Required action: Could you write out the line containing "る閑崎ひさ女に師事。20歳から商業演劇にてショーダン" and all the lines below it in the data, exactly, through the final one and nothing else?

Extracted records:
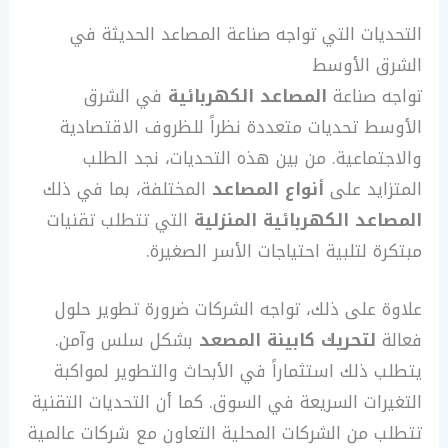
التحديات التي تواجه صناعة المصاعد الحديثة في
الشرق الأوسط
تواجه صناعة
المصاعد الكهربائية
في الشرق
الأوسط تحديات متعددة نظراً للظروف الاقتصادية
والاجتماعية. من بين هذه التحديات، نجد الطلب
المتزايد على
أنواع المصاعد
المختلفة، بما في ذلك
المصاعد الكهربائية
المنزلية
التي تتطلب تقنيات
مبتكرة لتلبية احتياجات الأسر الصغيرة.
علاوة على ذلك، تواجه الشركات ضرورة تطوير حلول
فعالة
لتحريك كابينة المصعد
بشكل سلس وآمن.
يتطلب ذلك استثماراً في الأبحاث والتطوير لمواكبة
التغيرات السريعة في السوق. كما أن التحديات التقنية
تتطلب من الشركات المحلية التعاون مع شركات عالمية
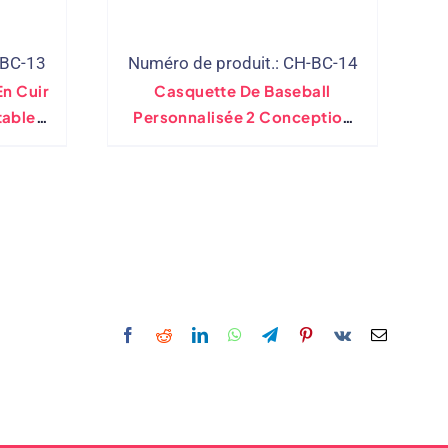
-BC-13
Numéro de produit.: CH-BC-14
En Cuir
Casquette De Baseball
table
Personnalisée 2 Conception
OEM De Couleur Contrastée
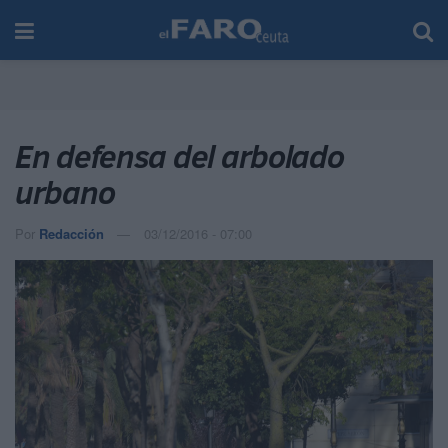
En defensa del arbolado
urbano
Por
Redacción
03/12/2016 - 07:00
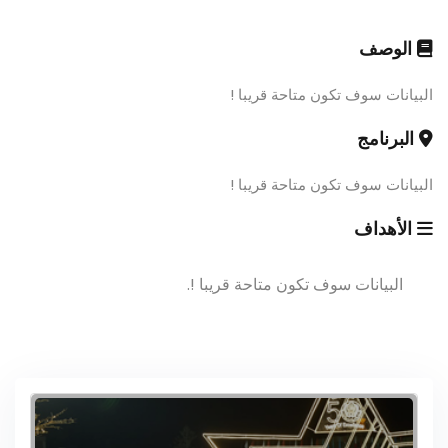
الوصف
البيانات سوف تكون متاحة قريبا !
البرنامج
البيانات سوف تكون متاحة قريبا !
الأهداف
البيانات سوف تكون متاحة قريبا !.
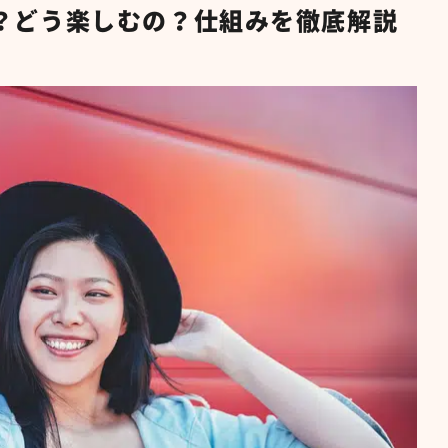
？どう楽しむの？仕組みを徹底解説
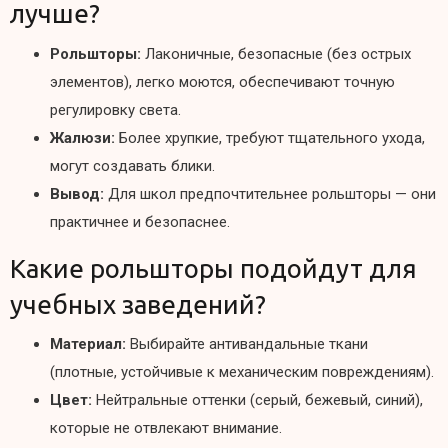
лучше?
Рольшторы:
Лаконичные, безопасные (без острых
элементов), легко моются, обеспечивают точную
регулировку света.
Жалюзи:
Более хрупкие, требуют тщательного ухода,
могут создавать блики.
Вывод:
Для школ предпочтительнее рольшторы — они
практичнее и безопаснее.
Какие рольшторы подойдут для
учебных заведений?
Материал:
Выбирайте антивандальные ткани
(плотные, устойчивые к механическим повреждениям).
Цвет:
Нейтральные оттенки (серый, бежевый, синий),
которые не отвлекают внимание.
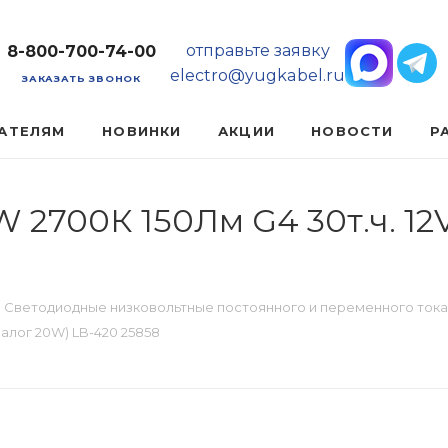
отправьте заявку
8-800-700-74-00
electro@yugkabel.ru
ЗАКАЗАТЬ ЗВОНОК
АТЕЛЯМ
НОВИНКИ
АКЦИИ
НОВОСТИ
Р
 2700К 150Лм G4 30т.ч. 12V
Светодиодные низковольтные постоянного и переменного тока
налог 20W) LB-420 25858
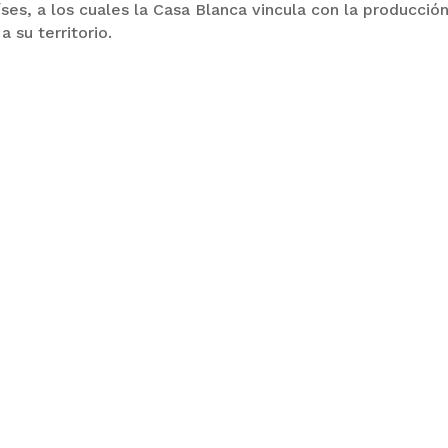
es, a los cuales la Casa Blanca vincula con la producció
a su territorio.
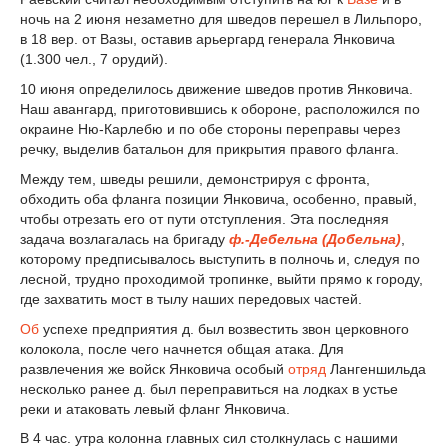
ночь на 2 июня незаметно для шведов перешел в Лильпоро,
в 18 вер. от Вазы, оставив арьергард генерала Янковича
(1.300 чел., 7 орудий).
10 июня определилось движение шведов против Янковича.
Наш авангард, приготовившись к обороне, расположился по
окраине Ню-Карлебю и по обе стороны переправы через
речку, выделив батальон для прикрытия правого фланга.
Между тем, шведы решили, демонстрируя с фронта,
обходить оба фланга позиции Янковича, особенно, правый,
чтобы отрезать его от пути отступления. Эта последняя
задача возлагалась на бригаду
ф.-Дебельна (Добельна)
,
которому предписывалось выступить в полночь и, следуя по
лесной, трудно проходимой тропинке, выйти прямо к городу,
где захватить мост в тылу наших передовых частей.
Об
успехе предприятия д. был возвестить звон церковного
колокола, после чего начнется общая атака. Для
развлечения же войск Янковича особый
отряд
Лангеншильда
несколько ранее д. был переправиться на лодках в устье
реки и атаковать левый фланг Янковича.
В 4 час. утра колонна главных сил столкнулась с нашими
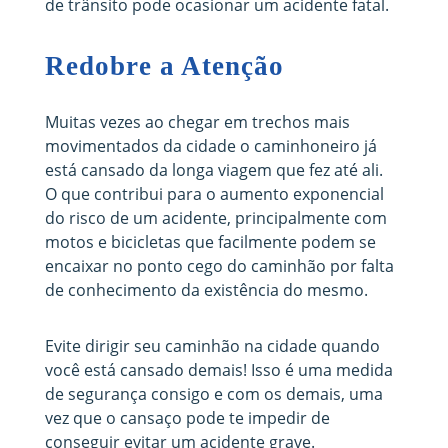
de trânsito pode ocasionar um acidente fatal.
Redobre a Atenção
Muitas vezes ao chegar em trechos mais
movimentados da cidade o caminhoneiro já
está cansado da longa viagem que fez até ali.
O que contribui para o aumento exponencial
do risco de um acidente, principalmente com
motos e bicicletas que facilmente podem se
encaixar no ponto cego do caminhão por falta
de conhecimento da existência do mesmo.
Evite dirigir seu caminhão na cidade quando
você está cansado demais! Isso é uma medida
de segurança consigo e com os demais, uma
vez que o cansaço pode te impedir de
conseguir evitar um acidente grave.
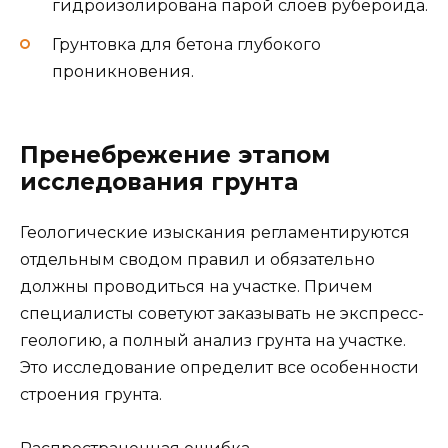
гидроизолирована парой слоев рубероида.
Грунтовка для бетона глубокого
проникновения.
Пренебрежение этапом
исследования грунта
Геологические изыскания регламентируются
отдельным сводом правил и обязательно
должны проводиться на участке. Причем
специалисты советуют заказывать не экспресс-
геологию, а полный анализ грунта на участке.
Это исследование определит все особенности
строения грунта.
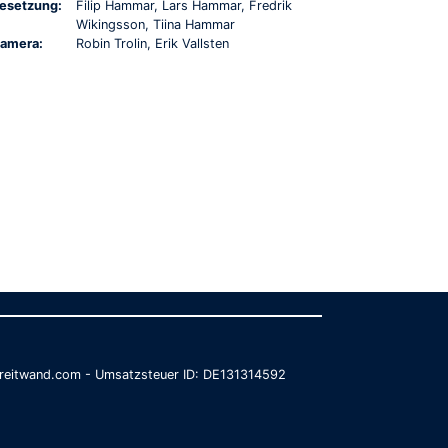
esetzung:
Filip Hammar, Lars Hammar, Fredrik
Wikingsson, Tiina Hammar
amera:
Robin Trolin, Erik Vallsten
@breitwand.com - Umsatzsteuer ID: DE131314592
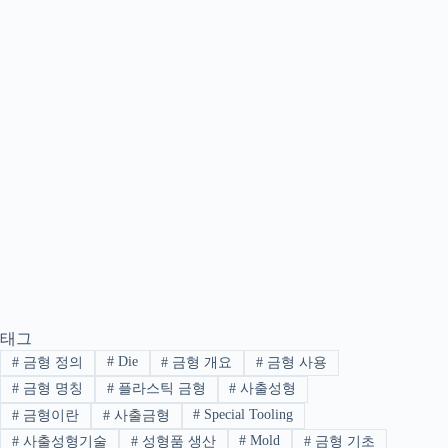
태그
#
Die
#
금형 정의
#
금형 개요
#
금형 사용
#
금형 명칭
#
플라스틱 금형
#
사출성형
#
Special Tooling
#
금형이란
#
사출금형
#
Mold
#
사출성형기술
#
성형품 생산
#
금형 기초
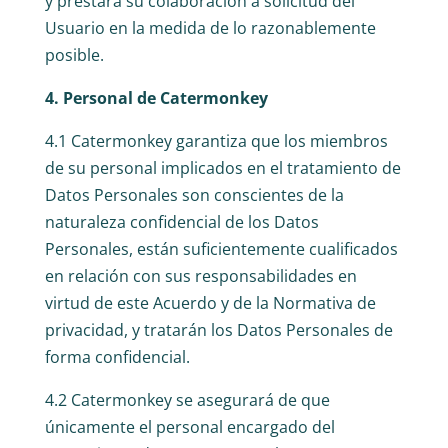
y prestará su colaboración a solicitud del
Usuario en la medida de lo razonablemente
posible.
4. Personal de Catermonkey
4.1 Catermonkey garantiza que los miembros
de su personal implicados en el tratamiento de
Datos Personales son conscientes de la
naturaleza confidencial de los Datos
Personales, están suficientemente cualificados
en relación con sus responsabilidades en
virtud de este Acuerdo y de la Normativa de
privacidad, y tratarán los Datos Personales de
forma confidencial.
4.2 Catermonkey se asegurará de que
únicamente el personal encargado del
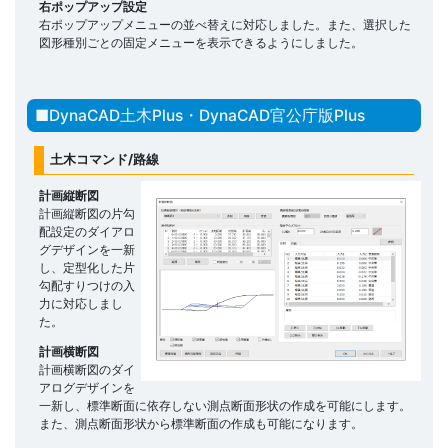
右ポップアップ設定
右ポップアップメニューの並べ替えに対応しました。また、選択した
図形種別ごとの固定メニューを表示できるようにしました。
■DynaCAD土木Plus・DynaCAD官公庁版Plus
土木コマンド/路線
計画縦断図
計画縦断図の片勾
配設定のダイアロ
グデザインを一新
し、定型化した片
勾配すりつけの入
力に対応しまし
た。
計画横断図
計画横断図のダイ
アログデザインを
一新し、標準断面に依存しない測点断面形状の作成を可能にします。
また、測点断面形状から標準断面の作成も可能になります。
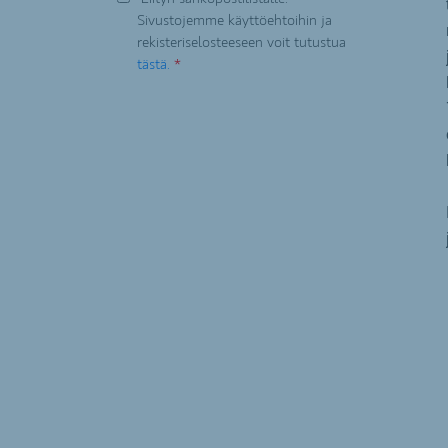
Sivustojemme käyttöehtoihin ja
rekisteriselosteeseen voit tutustua
tästä.
*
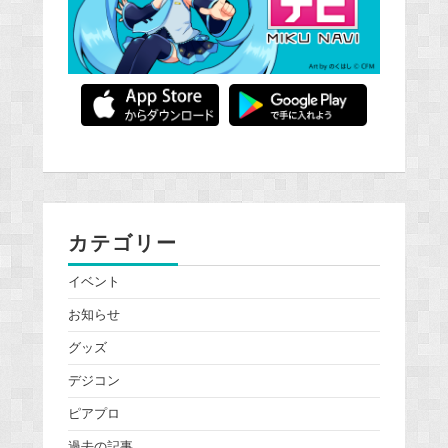
カテゴリー
イベント
お知らせ
グッズ
デジコン
ピアプロ
過去の記事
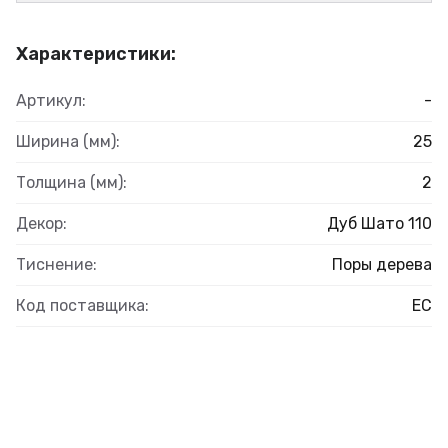
Характеристики:
Артикул:
-
Ширина (мм):
25
Толщина (мм):
2
Декор:
Дуб Шато 110
Тиснение:
Поры дерева
Код поставщика:
ЕС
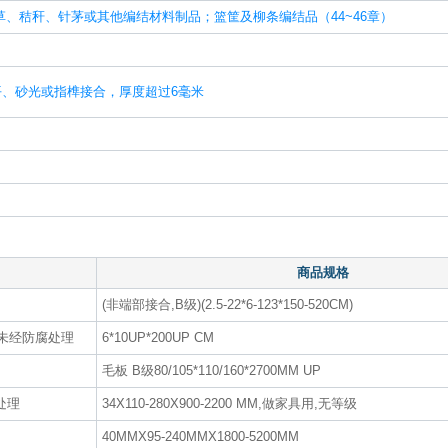
、秸秆、针茅或其他编结材料制品；篮筐及柳条编结品（44~46章）
、砂光或指榫接合，厚度超过6毫米
商品规格
(非端部接合,B级)(2.5-22*6-123*150-520CM)
S,未经防腐处理
6*10UP*200UP CM
毛板 B级80/105*110/160*2700MM UP
处理
34X110-280X900-2200 MM,做家具用,无等级
40MMX95-240MMX1800-5200MM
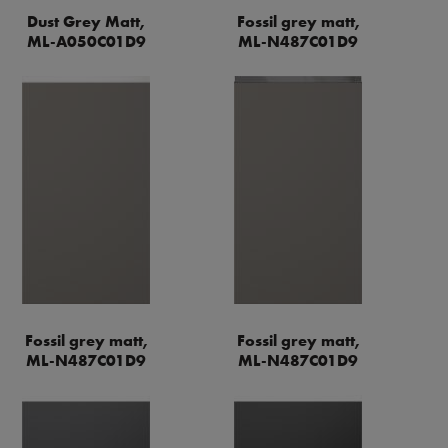
Dust Grey Matt,
Fossil grey matt,
ML-A050C01D9
ML-N487C01D9
Fossil grey matt,
Fossil grey matt,
ML-N487C01D9
ML-N487C01D9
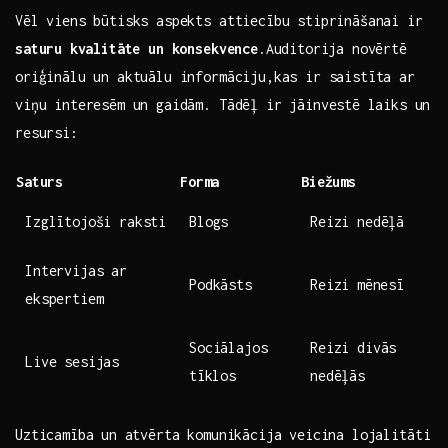
Vēl viens būtisks aspekts attiecību‌ stiprināšanai ir
saturu ⁤kvalitāte un konsekvence
.Auditorija novērtē⁣
oriģinālu un aktuālu informāciju,kas ir saistīta ‍ar
viņu interesēm un gaidām. Tādēļ ir ‍jāinvestē⁢ laiks⁢ un
resursi:
Saturs
Forma
Biežums
Izglītojoši ‌raksti
Blogs
Reizi‍ nedēļā
Intervijas ar
Podkāsts
Reizi ⁢mēnesī
ekspertiem
Sociālajos
Reizi ​divās
Live sesijas
⁢tīklos
nedēļās
Uzticamība‌ un ⁢atvērta komunikācija‍ veicina ‍lojalitāti⁤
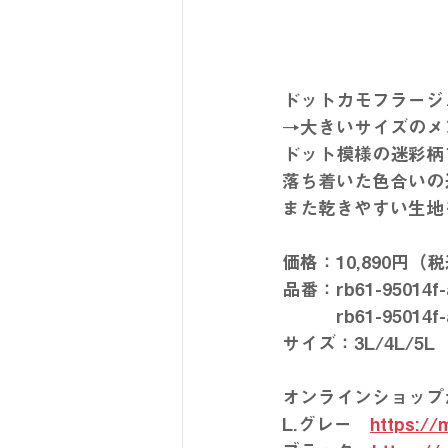
ドットカモフラージ
→大きいサイズのメ
ドット模様の迷彩柄
落ち着いた色合いの
また乾きやすい生地
価格：10,890円（
品番：rb61-95014
　　　rb61-95014
サイズ：3L/4L/5L
オンラインショップ
L.グレー　
https://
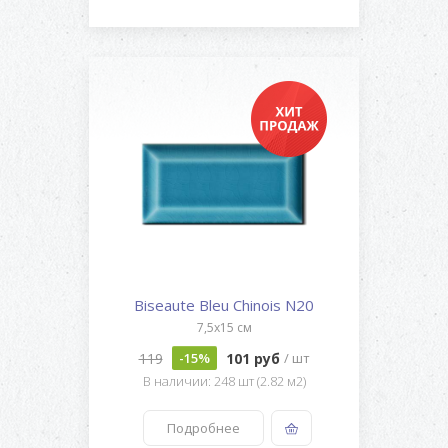
Biseaute Bleu Chinois N20
7,5x15 см
119
101 руб
-15%
/ шт
В наличии: 248 шт (2.82 м2)
Подробнее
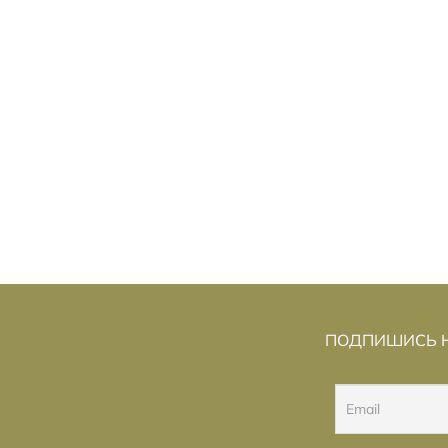
АК МЕНЯЮТСЯ
РИНВИЧ
К
Г
АВИАПЕРЕЛЁТЫ: РОСТ ЦЕН,
НЕ ЗАП
ОТМЕНЫ РЕЙСОВ И
«БЕЗОПАСНЫЕ» НАПРАВЛЕНИЯ
ПОДПИШИСЬ Н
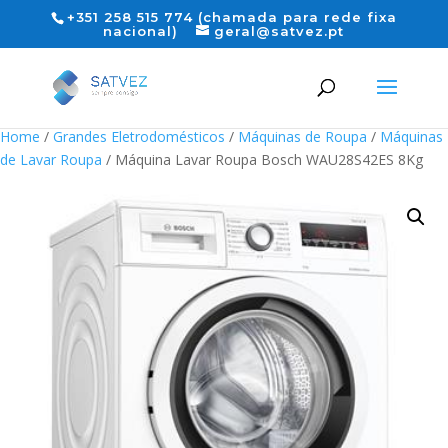
+351 258 515 774 (chamada para rede fixa
nacional)
geral@satvez.pt
Home
/
Grandes Eletrodomésticos
/
Máquinas de Roupa
/
Máquinas
de Lavar Roupa
/ Máquina Lavar Roupa Bosch WAU28S42ES 8Kg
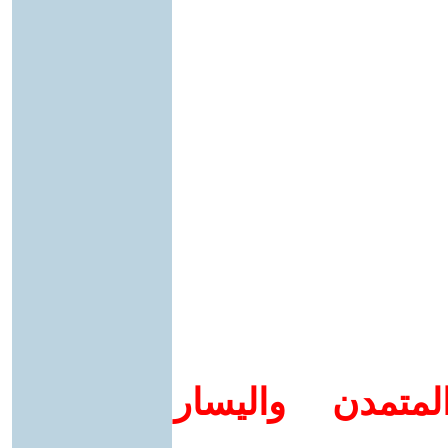
متمدن واليسار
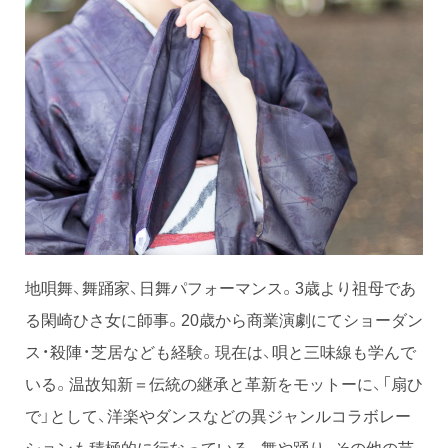
地唄舞、舞踊家、日舞パフォーマンス。3歳より祖母であ
る閑崎ひさ女に師事。20歳から商業演劇にてショーダン
ス・殺陣・芝居なども経験。現在は、唄と三味線も学んで
いる。温故知新＝伝統の継承と革新をモットーに、「扇ひ
で」として、洋楽やダンスなどの異ジャンルコラボレー
ションも積極的に行なっている。舞や踊り、その他の芸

Result of the task:
る閑崎ひさ女に師事。20歳から商業演劇にてショーダン
ス・殺陣・芝居なども経験。現在は、唄と三味線も学んで
いる。温故知新＝伝統の継承と革新をモットーに、「扇ひ
で」として、洋楽やダンスなどの異ジャンルコラボレー
ションも積極的に行なっている。舞や踊り、その他の芸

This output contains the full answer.